A community bounded by Eighth Street to the north, Clarendon on the south, I-35 to the west and Oak Cliff Cemetery to the east.

Alpha Kappa Alpha Sorority and others have been cleaning the neglected part of the resting place where Blacks were buried, uncovering graves that are part of the hidden history there.

Larry Johnson with the Tenth Street Taskforce and Residential Association and his son were working Monday.

"Just us being able to come in here, expose some of the graves, identify some of the families who probably didn’t know that their loved ones were here and linking chains in heritage, it’s really important," he said.

Tameshia Rudd-Ridge and Jourdan Brunson are co-founders of kinkofa, a tech company that provides resources for Black families to document, share and preserve their stories.

"For Tenth Street Historic District Freedmen’s Town, we are piecing back the story of what was here so that we can move Dallas forward," Rudd-Ridge said. "Because we can't move Dallas forward without looking back at our past."

Cross partnered with kinkofa to develop maps that show the neighborhood’s transformation over the last 100 years.

"The 50s was a great time here. There were up to 40 businesses down here.

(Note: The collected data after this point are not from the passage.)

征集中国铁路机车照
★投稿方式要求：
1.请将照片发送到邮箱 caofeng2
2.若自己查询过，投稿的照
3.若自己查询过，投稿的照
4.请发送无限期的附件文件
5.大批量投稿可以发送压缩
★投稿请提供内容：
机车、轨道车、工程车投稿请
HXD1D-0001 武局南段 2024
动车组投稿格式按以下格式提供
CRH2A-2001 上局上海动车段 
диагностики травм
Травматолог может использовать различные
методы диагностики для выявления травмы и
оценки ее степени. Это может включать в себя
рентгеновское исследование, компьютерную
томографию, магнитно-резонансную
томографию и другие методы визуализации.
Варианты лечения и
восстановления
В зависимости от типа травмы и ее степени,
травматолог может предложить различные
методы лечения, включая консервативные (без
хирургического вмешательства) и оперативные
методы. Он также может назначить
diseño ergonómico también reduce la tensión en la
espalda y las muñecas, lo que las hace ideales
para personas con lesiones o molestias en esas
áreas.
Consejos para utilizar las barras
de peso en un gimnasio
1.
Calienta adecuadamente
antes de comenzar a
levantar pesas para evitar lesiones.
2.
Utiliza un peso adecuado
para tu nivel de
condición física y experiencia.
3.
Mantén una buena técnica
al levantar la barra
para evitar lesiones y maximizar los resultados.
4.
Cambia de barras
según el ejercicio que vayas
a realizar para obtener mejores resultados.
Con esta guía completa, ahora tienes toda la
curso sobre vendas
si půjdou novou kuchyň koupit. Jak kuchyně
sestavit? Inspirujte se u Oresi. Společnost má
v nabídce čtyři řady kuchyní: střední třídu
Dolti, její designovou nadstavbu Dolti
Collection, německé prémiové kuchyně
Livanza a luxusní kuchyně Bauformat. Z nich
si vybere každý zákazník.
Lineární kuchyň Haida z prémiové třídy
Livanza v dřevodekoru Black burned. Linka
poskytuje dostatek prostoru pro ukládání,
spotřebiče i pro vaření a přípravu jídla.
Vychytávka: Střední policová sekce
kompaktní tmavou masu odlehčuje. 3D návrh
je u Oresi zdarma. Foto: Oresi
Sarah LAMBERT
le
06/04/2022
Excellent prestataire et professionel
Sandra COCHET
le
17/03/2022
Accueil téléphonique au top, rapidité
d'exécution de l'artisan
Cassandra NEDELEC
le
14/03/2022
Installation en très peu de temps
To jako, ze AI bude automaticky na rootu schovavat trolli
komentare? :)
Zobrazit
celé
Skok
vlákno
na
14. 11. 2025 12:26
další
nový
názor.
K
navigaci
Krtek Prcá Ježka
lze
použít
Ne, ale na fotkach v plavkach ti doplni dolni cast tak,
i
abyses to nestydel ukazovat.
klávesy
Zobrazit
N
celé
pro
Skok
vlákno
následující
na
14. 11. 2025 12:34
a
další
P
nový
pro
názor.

Along Tenth Street was the business district," Cross said. "In front of us is a two-story commercial building that's the only one left today."

"One of our other efforts is to uncover and discover as many descendants of this community as possible," Bruson said. "So that we can again kind of fill out the story and connect people who didn't know of their association to Tenth Street and its rich history."

"I think that this is really an opportunity to do something really great in Dallas that's good for all of us," Cross said.

Kinkofa is trying to connect with folks who grew up there. They want your oral history and your pictures to tell the story that is still being written.